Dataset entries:
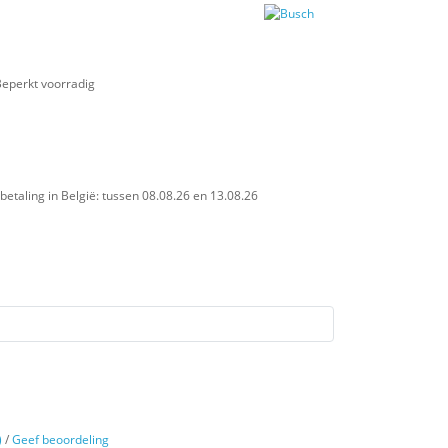
betaling in België: tussen 08.08.26 en 13.08.26
)
/
Geef beoordeling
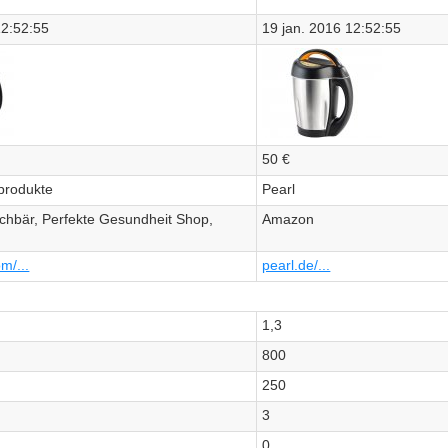
12:52:55
19 jan. 2016 12:52:55
50 €
produkte
Pearl
chbär, Perfekte Gesundheit Shop,
Amazon
m/...
pearl.de/...
1,3
800
250
3
0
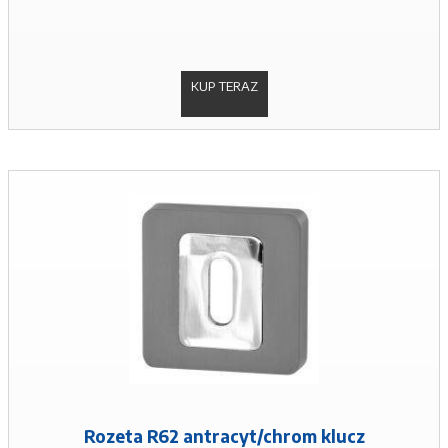
KUP TERAZ
Rozeta R62 antracyt/chrom klucz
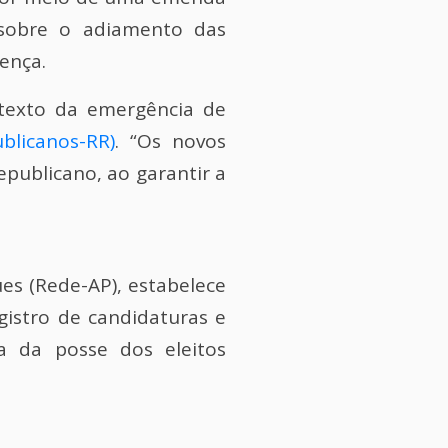
 sobre o adiamento das
ença.
ntexto da emergência de
ublicanos-RR)
. “Os novos
epublicano, ao garantir a
ues (Rede-AP), estabelece
gistro de candidaturas e
ta da posse dos eleitos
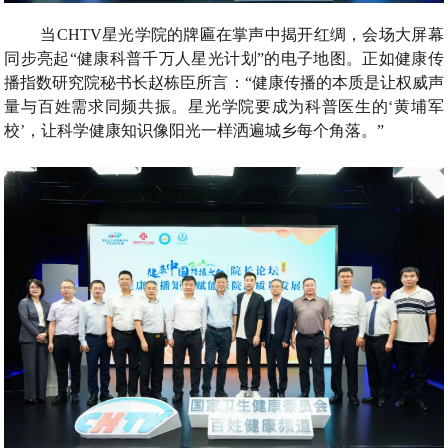
当CHTV星光学院的牌匾在掌声中揭开红绸，会场大屏幕
同步亮起“健康科普千万人星光计划”的电子地图。正如健康传
播指数研究院秘书长赵栋臣所言：“健康传播的本质是让权威声
量与百姓需求同频共振。星光学院要成为科普医生的‘黄埔军
校’，让科学健康知识像阳光一样洒遍城乡每个角落。”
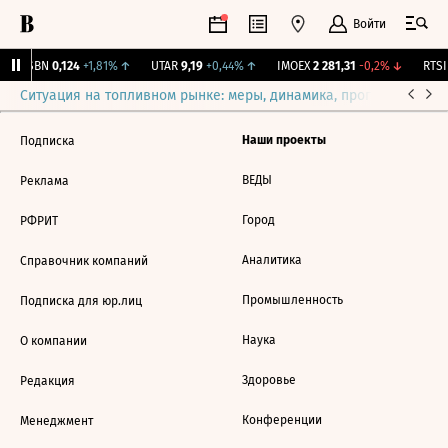
Войти
USBN
0,124
+1,81%
↑
UTAR
9,19
+0,44%
↑
IMOEX
2 281,31
-0,2%
↓
RTSI
Ситуация на топливном рынке: меры, динамика, прогнозы
Выб
Наши проекты
Подписка
ВЕДЫ
Реклама
Город
РФРИТ
Аналитика
Справочник компаний
Промышленность
Подписка для юр.лиц
Наука
О компании
Здоровье
Редакция
Конференции
Менеджмент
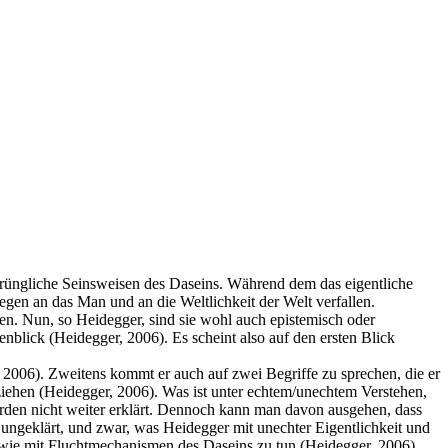
sprüngliche Seinsweisen des Daseins. Während dem das eigentliche
egen an das Man und an die Weltlichkeit der Welt verfallen.
len. Nun, so Heidegger, sind sie wohl auch epistemisch oder
enblick (Heidegger, 2006). Es scheint also auf den ersten Blick
 2006). Zweitens kommt er auch auf zwei Begriffe zu sprechen, die er
eziehen (Heidegger, 2006). Was ist unter echtem/unechtem Verstehen,
werden nicht weiter erklärt. Dennoch kann man davon ausgehen, dass
 ungeklärt, und zwar, was Heidegger mit unechter Eigentlichkeit und
owie mit Fluchtmechanismen des Daseins zu tun (Heidegger, 2006).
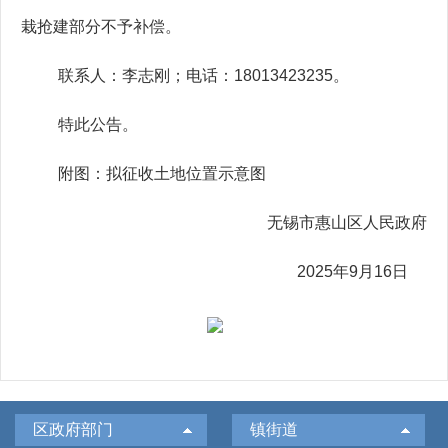
栽抢建部分不予补偿。
联系人：李志刚；电话：
18013423235
。
特此公告。
附图：拟征收土地位置示意图
无锡市惠山区人民政府
2025
年
9
月
16
日
区政府部门
镇街道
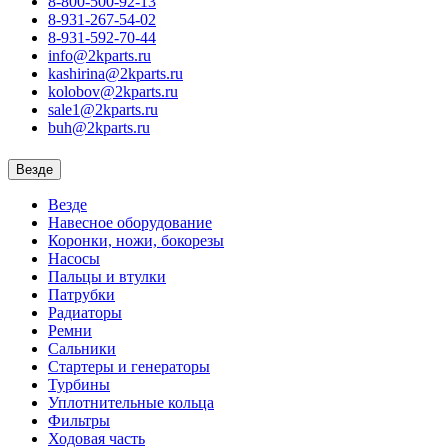
8-800-500-92-13
8-931-267-54-02
8-931-592-70-44
info@2kparts.ru
kashirina@2kparts.ru
kolobov@2kparts.ru
sale1@2kparts.ru
buh@2kparts.ru
Везде
Везде
Навесное оборудование
Коронки, ножи, бокорезы
Насосы
Пальцы и втулки
Патрубки
Радиаторы
Ремни
Сальники
Стартеры и генераторы
Турбины
Уплотнительные кольца
Фильтры
Ходовая часть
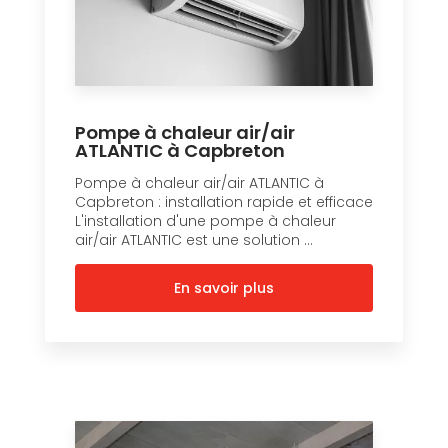
Pompe à chaleur air/air
ATLANTIC à Capbreton
Pompe à chaleur air/air ATLANTIC à
Capbreton : installation rapide et efficace
L'installation d'une pompe à chaleur
air/air ATLANTIC est une solution ...
En savoir plus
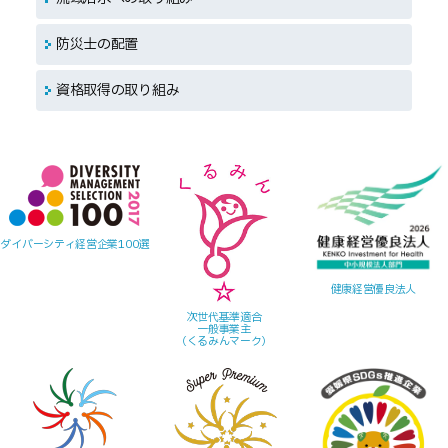
防災士の配置
資格取得の取り組み
ダイバーシティ経営企業100選
健康経営優良法人
次世代基準適合
一般事業主
（くるみんマーク）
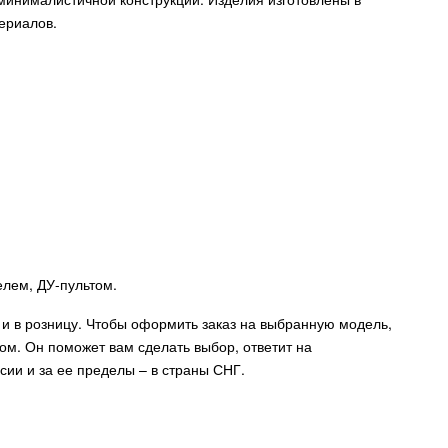
ериалов.
лем, ДУ-пультом.
и в розницу. Чтобы оформить заказ на выбранную модель,
м. Он поможет вам сделать выбор, ответит на
сии и за ее пределы – в страны СНГ.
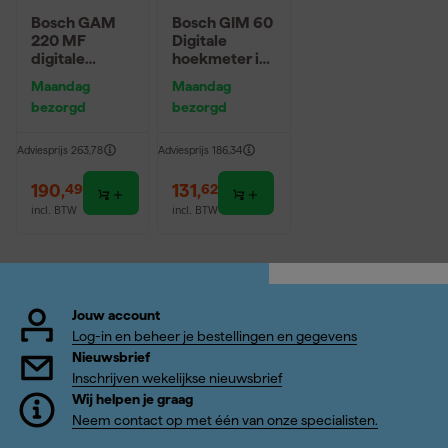
Bosch GAM
Bosch GIM 60
220 MF
Digitale
digitale
hoekmeter in
hoekmeter -
tas - 360
Maandag
Maandag
220°
bezorgd
bezorgd
Adviesprijs
263,78
Adviesprijs
186,34
190
,
131
,
49
62
incl. BTW
incl. BTW
Jouw account
Log-in en beheer je bestellingen en gegevens
Nieuwsbrief
Inschrijven wekelijkse nieuwsbrief
Wij helpen je graag
Neem contact op met één van onze specialisten.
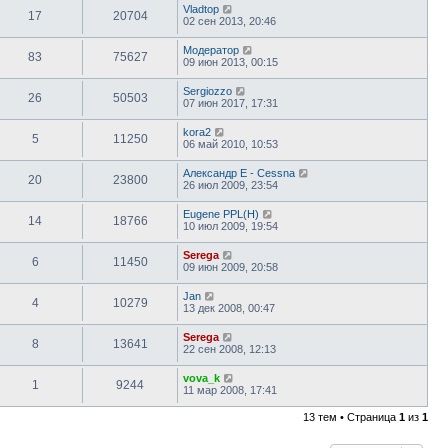
Vladtop
17
20704
02 сен 2013, 20:46
Модератор
83
75627
09 июн 2013, 00:15
Sergiozzo
26
50503
07 июн 2017, 17:31
kora2
5
11250
06 май 2010, 10:53
Александр E - Cessna
20
23800
26 июл 2009, 23:54
Eugene PPL(H)
14
18766
10 июл 2009, 19:54
Serega
6
11450
09 июн 2009, 20:58
Jan
4
10279
13 дек 2008, 00:47
Serega
8
13641
22 сен 2008, 12:13
vova_k
1
9244
11 мар 2008, 17:41
13 тем • Страница
1
из
1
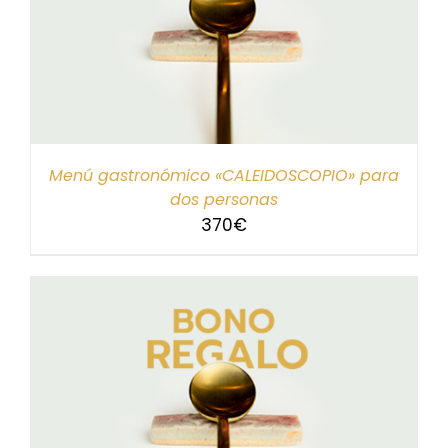
Menú gastronómico «CALEIDOSCOPIO» para
dos personas
370
€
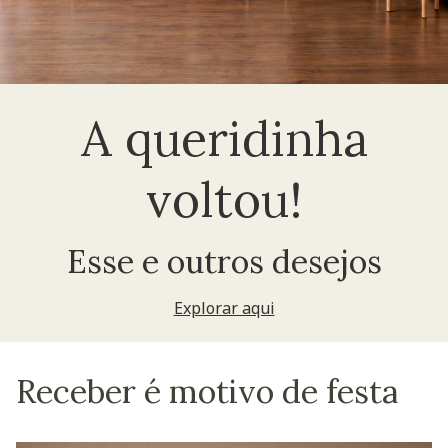
A queridinha
voltou!
Esse e outros desejos
Explorar aqui
Receber é motivo de festa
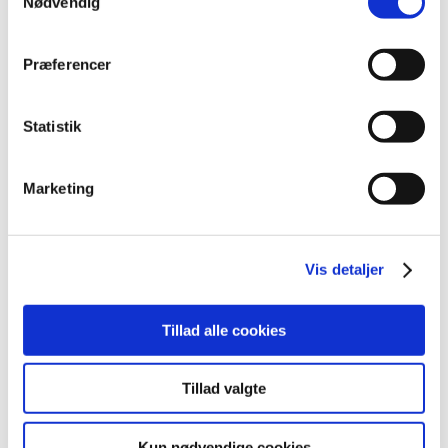
Nødvendig
november (6)
oktober (4)
Præferencer
september (7)
august (1)
Statistik
juli (4)
juni (3)
maj (1)
Marketing
april (3)
marts (3)
februar (2)
Vis detaljer
januar (6)
2011 (13)
Tillad alle cookies
2010 (7)
2009 (13)
Tillad valgte
2008 (8)
2007 (3)
Kun nødvendige cookies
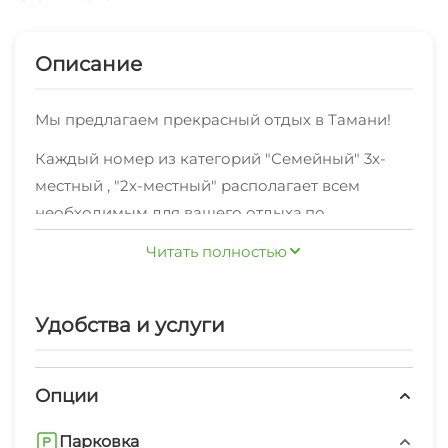
Описание
Мы предлагаем прекрасный отдых в Тамани!
Каждый номер из категорий "Семейный" 3х-
местный , "2х-местный" располагает всем
необходимым для вашего отдыха,по
максимально комфортной цене.
Читать полностью
В шаговой доступности находятся недорогие
кафе с хорошей кухней, а также продуктовый
Удобства и услуги
магазин.
У нас быстрый интернет. Уборка проводится по
Опции
расписанию.
Также, для вас предоставляются
Парковка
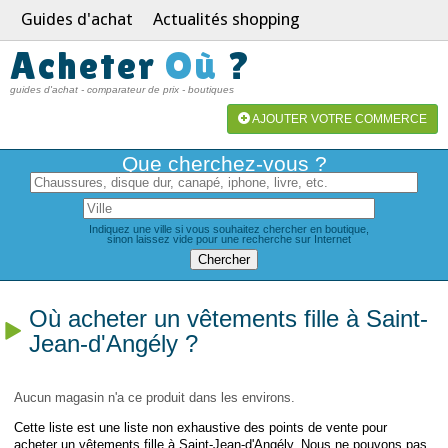
Guides d'achat
Actualités shopping
Acheter
Où
?
guides d'achat - comparateur de prix - boutiques
AJOUTER VOTRE COMMERCE
Que cherchez-vous ?
Indiquez une ville si vous souhaitez chercher en boutique,
sinon laissez vide pour une recherche sur Internet
Où acheter un vêtements fille à Saint-
Jean-d'Angély ?
Aucun magasin n'a ce produit dans les environs.
Cette liste est une liste non exhaustive des points de vente pour
acheter un vêtements fille à Saint-Jean-d'Angély. Nous ne pouvons pas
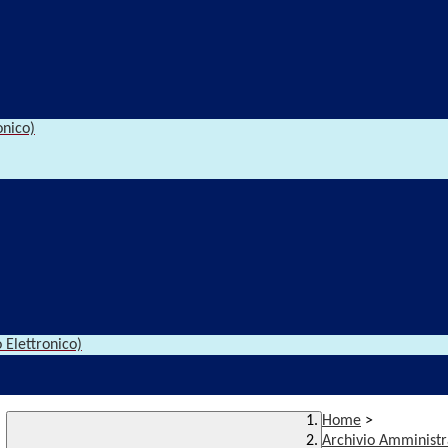
onico)
 Elettronico)
Home
>
Archivio Amministr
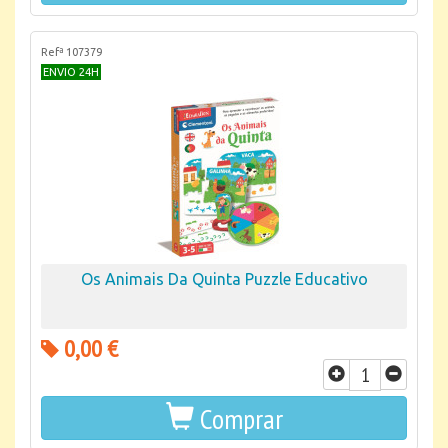
Refª 107379
ENVIO 24H
Os Animais Da Quinta Puzzle Educativo
0,00 €
Comprar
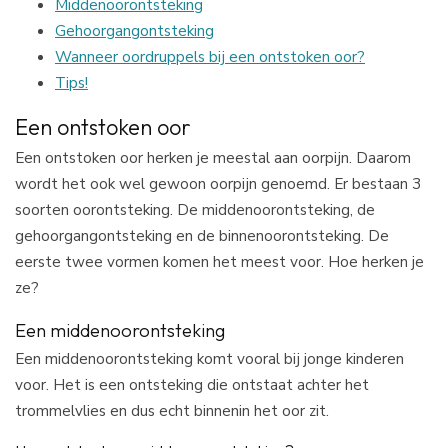
Middenoorontsteking
Gehoorgangontsteking
Wanneer oordruppels bij een ontstoken oor?
Tips!
Een ontstoken oor
Een ontstoken oor herken je meestal aan oorpijn. Daarom
wordt het ook wel gewoon oorpijn genoemd. Er bestaan 3
soorten oorontsteking. De middenoorontsteking, de
gehoorgangontsteking en de binnenoorontsteking. De
eerste twee vormen komen het meest voor. Hoe herken je
ze?
Een middenoorontsteking
Een middenoorontsteking komt vooral bij jonge kinderen
voor. Het is een ontsteking die ontstaat achter het
trommelvlies en dus echt binnenin het oor zit.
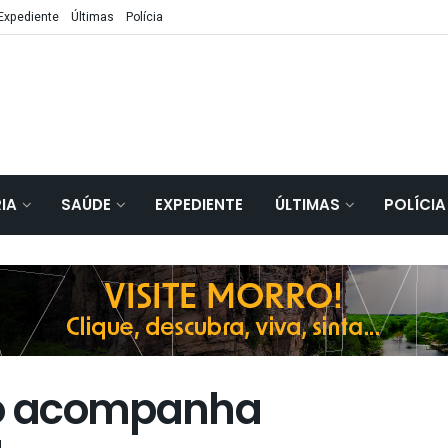
Expediente
Últimas
Polícia
IA
SAÚDE
EXPEDIENTE
ÚLTIMAS
POLÍCIA
ó acompanha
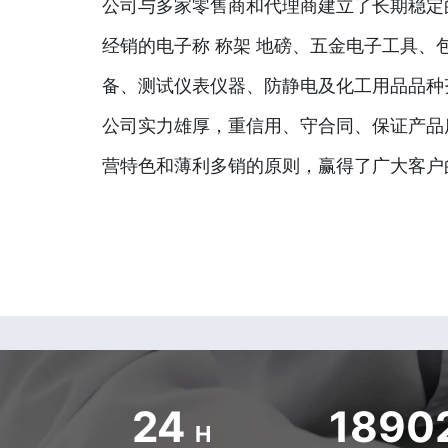
公司与多家零售商和代理商建立了长期稳定
经销的电子称 称架 地磅、五金电子工具、
备、测试仪表仪器、防静电及化工用品品种
公司实力雄厚，重信用、守合同、保证产品
营特色和薄利多销的原则，赢得了广大客户
24
1890
H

INSTRUCTIONS FOR THE TASK: Report every line of the entries above that contains the string "Angély", reproducing each such line in full; matching is case-sensitive.

EXPECTED ANSWER:
Jean-d'Angély ?
acheter un vêtements fille à Saint-Jean-d'Angély. Nous ne pouvons pas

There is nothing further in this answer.